Task prompt
Please repeat the records exactly. The pictures are to be left out.

Data for analysis
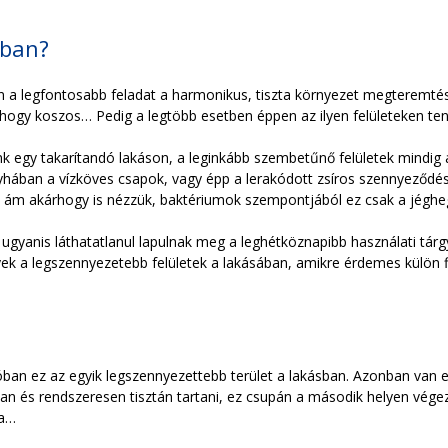
sban?
n a legfontosabb feladat a harmonikus, tiszta környezet megteremtése
, hogy koszos… Pedig a legtöbb esetben éppen az ilyen felületeken te
k egy takarítandó lakáson, a leginkább szembetűnő felületek mindig a n
yhában a vízköves csapok, vagy épp a lerakódott zsíros szennyeződés a
, ám akárhogy is nézzük, baktériumok szempontjából ez csak a jéghe
ugyanis láthatatlanul lapulnak meg a leghétköznapibb használati tár
ek a legszennyezetebb felületek a lakásában, amikre érdemes külön f
alóban ez az egyik legszennyezettebb terület a lakásban. Azonban van 
san és rendszeresen tisztán tartani, ez csupán a második helyen végez
za…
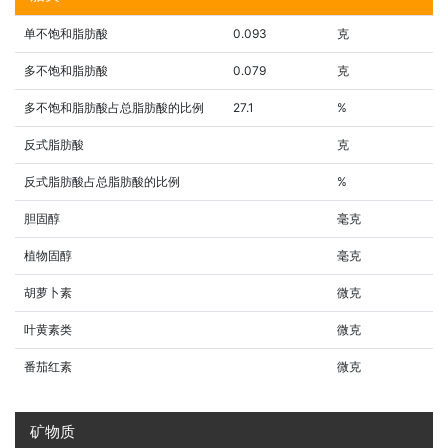
单不饱和脂肪酸
0.093
克
多不饱和脂肪酸
0.079
克
多不饱和脂肪酸占总脂肪酸的比例
27.1
%
反式脂肪酸
克
反式脂肪酸占总脂肪酸的比例
%
胆固醇
毫克
植物固醇
毫克
胡萝卜素
微克
叶黄素类
微克
番茄红素
微克
矿物质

Response to this exercise
sban?
n a legfontosabb feladat a harmonikus, tiszta környezet megteremtése
, hogy koszos… Pedig a legtöbb esetben éppen az ilyen felületeken te
k egy takarítandó lakáson, a leginkább szembetűnő felületek mindig a n
yhában a vízköves csapok, vagy épp a lerakódott zsíros szennyeződés a
, ám akárhogy is nézzük, baktériumok szempontjából ez csak a jéghe
ugyanis láthatatlanul lapulnak meg a leghétköznapibb használati tár
ek a legszennyezetebb felületek a lakásában, amikre érdemes külön f
alóban ez az egyik legszennyezettebb terület a lakásban. Azonban van 
san és rendszeresen tisztán tartani, ez csupán a második helyen végez
za…
单不饱和脂肪酸
0.093
克
多不饱和脂肪酸
0.079
克
多不饱和脂肪酸占总脂肪酸的比例
27.1
%
反式脂肪酸
克
反式脂肪酸占总脂肪酸的比例
%
胆固醇
毫克
植物固醇
毫克
胡萝卜素
微克
叶黄素类
微克
番茄红素
微克
矿物质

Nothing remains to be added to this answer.